• [Passage to read]:

Ideas and Universities Virtual Seminar Series 2009

 

Co-host with

 Faculty of Social Sciences, The University of Hong Kong

 

Enter the Dragon?

China's higher education returns to the world community: The case of the Peking University personnel reforms

 

Speaker: Dr. Yang Rui

Director, Comparative Education Research Centre, HKU

 

Peking University has been urged to achieve world-class level in the coming decade. The university issued a plan to reform its faculty appointment and promotion systems in 2004. The plan received strong responses and was hotly debated. The debate touched on the fundamental issue: successful adaptation of the European-American education system to China has not been matched with continuity with the traditional Chinese spirit of higher learning. After reviewing the historical achievements of Peking University, using the event as an indicative case, and locating Peking University’s contemporary reforms in historical and international contexts with due regard for cultural and social issues, the chapter captures China’s experience as its higher education institutions re-enter the world community.

• [Work order]: Return the part of the Peking University seminar notice between "Speaker: Dr. Yang" and "the world community.", inclusive, copied word for word.

• [Given data]:
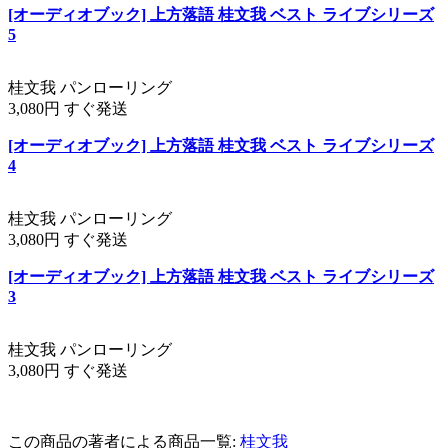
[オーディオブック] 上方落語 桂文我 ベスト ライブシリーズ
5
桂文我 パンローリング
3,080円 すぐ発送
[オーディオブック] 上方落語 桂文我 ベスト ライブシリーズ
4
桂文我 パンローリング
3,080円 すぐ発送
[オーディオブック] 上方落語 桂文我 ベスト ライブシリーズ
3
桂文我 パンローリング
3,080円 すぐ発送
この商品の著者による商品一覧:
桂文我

---

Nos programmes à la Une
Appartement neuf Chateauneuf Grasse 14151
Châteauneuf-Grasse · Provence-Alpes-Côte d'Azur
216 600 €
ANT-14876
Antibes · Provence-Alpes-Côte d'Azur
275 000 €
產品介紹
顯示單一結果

• [Result of this exercise]:
Speaker: Dr. Yang Rui

Director, Comparative Education Research Centre, HKU

 

Peking University has been urged to achieve world-class level in the coming decade. The university issued a plan to reform its faculty appointment and promotion systems in 2004. The plan received strong responses and was hotly debated. The debate touched on the fundamental issue: successful adaptation of the European-American education system to China has not been matched with continuity with the traditional Chinese spirit of higher learning. After reviewing the historical achievements of Peking University, using the event as an indicative case, and locating Peking University’s contemporary reforms in historical and international contexts with due regard for cultural and social issues, the chapter captures China’s experience as its higher education institutions re-enter the world community.